If you are a regular reader of Ave Noctum, (and if not, why not?), you will like as not know Bergen as almost the epicentre of Black Metal, the city having spawned the likes of Immortal, Gorgoroth, Taake, and so many other Satan baiters. However, if you dig a little deeper, that same Norwegian city would appear to contain a wormhole back to the late sixties UK music scene from which Howlin Sun have emerged, spiky guitars and even spikier costumes being set aside for vintage Gibsons and faded denims.
Title track ‘Maxime’ screaming of the early days of The Stones, blues riffs delivered with a cocksure swagger, the lyrics sung with a mid-Atlantic twang that belays the bands true Nordic heritage. Hard and fast this is followed by the cowbell heavy ‘Let’s Go Steady’, its rocking sensibilities and language, complete with a solo that could have drifted from a young Jimmy Page’s Telecaster in his Yardbirds days, belonging to the streets of swinging London rather than modern Scandinavia. This worship of the past continues with ‘All Night Long’, a number that like its predecessor, barely scrapes past the two-minute mark. Whilst such a short run time may be the norm for modern pop, such brevity appears strange in the world of rock; however, it must be remembered that was the once the way it was.

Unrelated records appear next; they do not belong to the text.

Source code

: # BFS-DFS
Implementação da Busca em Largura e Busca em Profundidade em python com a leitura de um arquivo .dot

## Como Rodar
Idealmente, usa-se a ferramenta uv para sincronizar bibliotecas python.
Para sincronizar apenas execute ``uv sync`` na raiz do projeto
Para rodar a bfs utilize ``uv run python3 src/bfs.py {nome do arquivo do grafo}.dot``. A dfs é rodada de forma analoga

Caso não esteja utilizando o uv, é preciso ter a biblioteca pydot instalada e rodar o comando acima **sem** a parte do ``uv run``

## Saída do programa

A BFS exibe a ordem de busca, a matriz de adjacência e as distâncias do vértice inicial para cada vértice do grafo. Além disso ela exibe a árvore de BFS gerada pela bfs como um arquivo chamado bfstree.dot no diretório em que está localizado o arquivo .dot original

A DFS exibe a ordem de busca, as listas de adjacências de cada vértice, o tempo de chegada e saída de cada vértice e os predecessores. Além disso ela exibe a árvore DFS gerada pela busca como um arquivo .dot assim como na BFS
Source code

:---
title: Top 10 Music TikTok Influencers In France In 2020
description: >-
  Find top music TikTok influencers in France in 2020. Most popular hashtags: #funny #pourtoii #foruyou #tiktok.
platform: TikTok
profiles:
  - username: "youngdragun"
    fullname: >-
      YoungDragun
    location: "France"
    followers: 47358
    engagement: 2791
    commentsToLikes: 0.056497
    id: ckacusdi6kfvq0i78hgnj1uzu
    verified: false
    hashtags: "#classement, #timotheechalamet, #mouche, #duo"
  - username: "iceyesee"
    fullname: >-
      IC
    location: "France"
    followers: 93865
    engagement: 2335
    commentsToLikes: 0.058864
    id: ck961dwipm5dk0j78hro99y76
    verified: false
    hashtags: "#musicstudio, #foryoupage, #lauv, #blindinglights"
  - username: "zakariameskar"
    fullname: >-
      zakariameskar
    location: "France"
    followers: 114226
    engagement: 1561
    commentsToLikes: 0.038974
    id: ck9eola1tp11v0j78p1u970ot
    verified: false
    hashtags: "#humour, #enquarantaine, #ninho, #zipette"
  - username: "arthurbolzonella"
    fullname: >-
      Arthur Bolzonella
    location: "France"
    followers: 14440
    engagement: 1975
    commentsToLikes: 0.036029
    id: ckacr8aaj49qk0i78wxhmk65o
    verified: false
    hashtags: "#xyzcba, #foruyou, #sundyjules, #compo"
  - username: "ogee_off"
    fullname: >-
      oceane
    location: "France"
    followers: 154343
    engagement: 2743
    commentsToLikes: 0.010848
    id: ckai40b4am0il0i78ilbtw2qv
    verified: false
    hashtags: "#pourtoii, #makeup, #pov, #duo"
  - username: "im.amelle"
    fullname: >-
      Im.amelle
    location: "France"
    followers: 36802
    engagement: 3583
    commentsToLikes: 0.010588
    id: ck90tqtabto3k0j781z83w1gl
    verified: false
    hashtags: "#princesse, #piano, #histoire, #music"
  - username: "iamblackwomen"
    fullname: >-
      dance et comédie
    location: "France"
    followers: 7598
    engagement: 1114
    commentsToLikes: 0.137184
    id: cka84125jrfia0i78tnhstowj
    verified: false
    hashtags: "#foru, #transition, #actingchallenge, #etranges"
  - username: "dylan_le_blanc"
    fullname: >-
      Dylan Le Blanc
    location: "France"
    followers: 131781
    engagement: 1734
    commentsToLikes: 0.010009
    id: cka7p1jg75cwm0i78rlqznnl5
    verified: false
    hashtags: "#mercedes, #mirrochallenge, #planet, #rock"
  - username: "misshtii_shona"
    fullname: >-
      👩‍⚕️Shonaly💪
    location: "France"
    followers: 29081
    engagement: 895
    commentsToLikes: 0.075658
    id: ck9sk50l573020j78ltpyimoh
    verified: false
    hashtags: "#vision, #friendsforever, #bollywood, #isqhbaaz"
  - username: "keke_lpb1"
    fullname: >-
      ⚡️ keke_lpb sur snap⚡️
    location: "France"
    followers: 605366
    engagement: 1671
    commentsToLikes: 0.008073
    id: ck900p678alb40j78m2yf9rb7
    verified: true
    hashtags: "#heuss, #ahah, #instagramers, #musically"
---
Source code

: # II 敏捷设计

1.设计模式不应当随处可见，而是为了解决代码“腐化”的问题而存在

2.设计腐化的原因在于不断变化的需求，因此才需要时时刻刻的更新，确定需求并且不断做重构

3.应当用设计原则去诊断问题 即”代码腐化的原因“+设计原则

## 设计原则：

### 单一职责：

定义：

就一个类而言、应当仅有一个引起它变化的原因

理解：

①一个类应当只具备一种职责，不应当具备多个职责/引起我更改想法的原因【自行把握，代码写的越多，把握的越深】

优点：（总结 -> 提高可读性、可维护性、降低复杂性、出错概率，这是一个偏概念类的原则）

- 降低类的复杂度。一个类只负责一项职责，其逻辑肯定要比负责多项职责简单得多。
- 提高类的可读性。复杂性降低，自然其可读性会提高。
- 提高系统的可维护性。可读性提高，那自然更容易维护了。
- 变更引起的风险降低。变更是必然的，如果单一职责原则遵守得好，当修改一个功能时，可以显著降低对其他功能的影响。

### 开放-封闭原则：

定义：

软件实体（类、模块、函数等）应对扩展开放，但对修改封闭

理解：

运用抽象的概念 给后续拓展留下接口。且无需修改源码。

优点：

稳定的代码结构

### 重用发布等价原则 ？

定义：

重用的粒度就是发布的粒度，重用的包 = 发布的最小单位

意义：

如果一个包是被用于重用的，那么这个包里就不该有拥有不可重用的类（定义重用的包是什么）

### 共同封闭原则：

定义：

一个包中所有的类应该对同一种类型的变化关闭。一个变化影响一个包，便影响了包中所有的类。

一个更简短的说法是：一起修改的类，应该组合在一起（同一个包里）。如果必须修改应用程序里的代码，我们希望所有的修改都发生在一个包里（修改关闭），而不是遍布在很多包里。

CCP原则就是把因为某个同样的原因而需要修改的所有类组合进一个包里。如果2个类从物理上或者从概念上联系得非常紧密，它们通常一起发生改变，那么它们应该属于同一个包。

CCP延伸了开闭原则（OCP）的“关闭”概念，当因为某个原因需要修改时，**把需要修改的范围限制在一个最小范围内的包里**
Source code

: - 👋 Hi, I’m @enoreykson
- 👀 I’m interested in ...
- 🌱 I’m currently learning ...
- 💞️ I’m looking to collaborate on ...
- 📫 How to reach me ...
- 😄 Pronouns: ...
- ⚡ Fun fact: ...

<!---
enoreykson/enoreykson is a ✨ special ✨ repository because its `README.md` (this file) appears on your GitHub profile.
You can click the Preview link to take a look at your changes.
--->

The Beatles fired out ‘Love Me Do’ in under two and a half minutes, and even masters of the extended live jam Cream told the world ‘I Feel Free’ and offered up ‘Strange Brew’ both in under three minutes.
The tempo slows with ‘Jayne’, a spiritual ancestor to The Velvet’s ‘Sweet Jane’ mixed with lashings of Van Morrison’s melancholy longings, the addition of an organ and sax coating the whole with the mellowest of vibes, the band counterpointing this with the stomp of ‘Be Mine’, a stripped back demonstration of the adage that sometimes less is more. The rock continues with ‘Last Time’, rolling through the same Southern states that birthed the Allmans back in day, mixing the blues of America with the hippy ideology of California, before the band change directions with the lo-fi fuzzed out garage sound of ‘Main Pretender’. The album is closed out by ‘Lost’ in which Howlin Sun seem to be dazed and confused as they fall into a psychedelic haze, before awakening to a ‘Bittersweet Morning Sun’ that arises from the world of mellow country and Americana, a perfect chill out after the partying of the rest of the album.
‘Maxime’ whips past in barely half an hour, and deserves to have the replay button hit immediately, Howlin Sun having served up an album of classic sounds played with respect to their forebears, delivered with the energy of youth.